GIVEN DATA:
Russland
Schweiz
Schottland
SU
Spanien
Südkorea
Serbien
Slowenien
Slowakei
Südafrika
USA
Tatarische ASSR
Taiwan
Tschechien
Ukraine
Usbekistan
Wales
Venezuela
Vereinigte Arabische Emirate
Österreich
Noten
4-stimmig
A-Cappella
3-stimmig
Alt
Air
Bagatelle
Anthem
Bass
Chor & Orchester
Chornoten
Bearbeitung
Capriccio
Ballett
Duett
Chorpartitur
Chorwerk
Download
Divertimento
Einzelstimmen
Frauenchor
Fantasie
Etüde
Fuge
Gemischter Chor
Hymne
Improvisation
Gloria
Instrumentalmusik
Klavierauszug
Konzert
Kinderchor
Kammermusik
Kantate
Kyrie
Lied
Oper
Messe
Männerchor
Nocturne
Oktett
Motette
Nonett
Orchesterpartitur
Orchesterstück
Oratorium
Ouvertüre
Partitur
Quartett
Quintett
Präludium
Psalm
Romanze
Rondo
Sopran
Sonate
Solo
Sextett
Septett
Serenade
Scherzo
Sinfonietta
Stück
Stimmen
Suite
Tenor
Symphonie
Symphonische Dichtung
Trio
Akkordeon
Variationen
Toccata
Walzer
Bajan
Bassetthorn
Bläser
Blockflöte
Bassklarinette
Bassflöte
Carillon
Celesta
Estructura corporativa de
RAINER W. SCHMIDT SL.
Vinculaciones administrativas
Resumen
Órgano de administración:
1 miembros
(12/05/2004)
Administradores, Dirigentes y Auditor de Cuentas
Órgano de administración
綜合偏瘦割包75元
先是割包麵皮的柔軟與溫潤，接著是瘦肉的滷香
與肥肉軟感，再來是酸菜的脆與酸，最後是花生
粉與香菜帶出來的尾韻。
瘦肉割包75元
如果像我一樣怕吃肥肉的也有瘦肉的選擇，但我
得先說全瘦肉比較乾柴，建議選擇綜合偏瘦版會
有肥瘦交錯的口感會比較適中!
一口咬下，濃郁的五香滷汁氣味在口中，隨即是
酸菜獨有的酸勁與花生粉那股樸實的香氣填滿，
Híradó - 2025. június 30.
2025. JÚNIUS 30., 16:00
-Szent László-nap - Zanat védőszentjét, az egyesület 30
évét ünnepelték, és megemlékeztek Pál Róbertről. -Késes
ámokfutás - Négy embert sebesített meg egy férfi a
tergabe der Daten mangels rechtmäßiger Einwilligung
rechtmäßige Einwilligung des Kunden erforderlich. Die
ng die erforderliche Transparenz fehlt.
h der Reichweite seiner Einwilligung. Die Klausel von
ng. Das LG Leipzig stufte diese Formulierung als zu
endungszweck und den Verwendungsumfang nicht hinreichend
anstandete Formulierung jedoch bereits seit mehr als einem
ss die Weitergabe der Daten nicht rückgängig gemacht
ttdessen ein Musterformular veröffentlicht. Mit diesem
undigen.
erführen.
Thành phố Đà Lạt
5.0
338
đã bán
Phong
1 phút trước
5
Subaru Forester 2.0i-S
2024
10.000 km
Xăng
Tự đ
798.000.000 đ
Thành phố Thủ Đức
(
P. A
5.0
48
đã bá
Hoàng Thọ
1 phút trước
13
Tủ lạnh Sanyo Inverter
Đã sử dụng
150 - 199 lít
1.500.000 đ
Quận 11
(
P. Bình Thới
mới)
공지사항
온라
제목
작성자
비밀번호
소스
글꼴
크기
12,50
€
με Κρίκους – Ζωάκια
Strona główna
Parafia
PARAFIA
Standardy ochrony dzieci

EXERCISE BRIEF:
Retype every line of the records above, keeping the same order, spelling, and line breaks.

RESPONSE AREA:
Russland
Schweiz
Schottland
SU
Spanien
Südkorea
Serbien
Slowenien
Slowakei
Südafrika
USA
Tatarische ASSR
Taiwan
Tschechien
Ukraine
Usbekistan
Wales
Venezuela
Vereinigte Arabische Emirate
Österreich
Noten
4-stimmig
A-Cappella
3-stimmig
Alt
Air
Bagatelle
Anthem
Bass
Chor & Orchester
Chornoten
Bearbeitung
Capriccio
Ballett
Duett
Chorpartitur
Chorwerk
Download
Divertimento
Einzelstimmen
Frauenchor
Fantasie
Etüde
Fuge
Gemischter Chor
Hymne
Improvisation
Gloria
Instrumentalmusik
Klavierauszug
Konzert
Kinderchor
Kammermusik
Kantate
Kyrie
Lied
Oper
Messe
Männerchor
Nocturne
Oktett
Motette
Nonett
Orchesterpartitur
Orchesterstück
Oratorium
Ouvertüre
Partitur
Quartett
Quintett
Präludium
Psalm
Romanze
Rondo
Sopran
Sonate
Solo
Sextett
Septett
Serenade
Scherzo
Sinfonietta
Stück
Stimmen
Suite
Tenor
Symphonie
Symphonische Dichtung
Trio
Akkordeon
Variationen
Toccata
Walzer
Bajan
Bassetthorn
Bläser
Blockflöte
Bassklarinette
Bassflöte
Carillon
Celesta
Estructura corporativa de
RAINER W. SCHMIDT SL.
Vinculaciones administrativas
Resumen
Órgano de administración:
1 miembros
(12/05/2004)
Administradores, Dirigentes y Auditor de Cuentas
Órgano de administración
綜合偏瘦割包75元
先是割包麵皮的柔軟與溫潤，接著是瘦肉的滷香
與肥肉軟感，再來是酸菜的脆與酸，最後是花生
粉與香菜帶出來的尾韻。
瘦肉割包75元
如果像我一樣怕吃肥肉的也有瘦肉的選擇，但我
得先說全瘦肉比較乾柴，建議選擇綜合偏瘦版會
有肥瘦交錯的口感會比較適中!
一口咬下，濃郁的五香滷汁氣味在口中，隨即是
酸菜獨有的酸勁與花生粉那股樸實的香氣填滿，
Híradó - 2025. június 30.
2025. JÚNIUS 30., 16:00
-Szent László-nap - Zanat védőszentjét, az egyesület 30
évét ünnepelték, és megemlékeztek Pál Róbertről. -Késes
ámokfutás - Négy embert sebesített meg egy férfi a
tergabe der Daten mangels rechtmäßiger Einwilligung
rechtmäßige Einwilligung des Kunden erforderlich. Die
ng die erforderliche Transparenz fehlt.
h der Reichweite seiner Einwilligung. Die Klausel von
ng. Das LG Leipzig stufte diese Formulierung als zu
endungszweck und den Verwendungsumfang nicht hinreichend
anstandete Formulierung jedoch bereits seit mehr als einem
ss die Weitergabe der Daten nicht rückgängig gemacht
ttdessen ein Musterformular veröffentlicht. Mit diesem
undigen.
erführen.
Thành phố Đà Lạt
5.0
338
đã bán
Phong
1 phút trước
5
Subaru Forester 2.0i-S
2024
10.000 km
Xăng
Tự đ
798.000.000 đ
Thành phố Thủ Đức
(
P. A
5.0
48
đã bá
Hoàng Thọ
1 phút trước
13
Tủ lạnh Sanyo Inverter
Đã sử dụng
150 - 199 lít
1.500.000 đ
Quận 11
(
P. Bình Thới
mới)
공지사항
온라
제목
작성자
비밀번호
소스
글꼴
크기
12,50
€
με Κρίκους – Ζωάκια
Strona główna
Parafia
PARAFIA
Standardy ochrony dzieci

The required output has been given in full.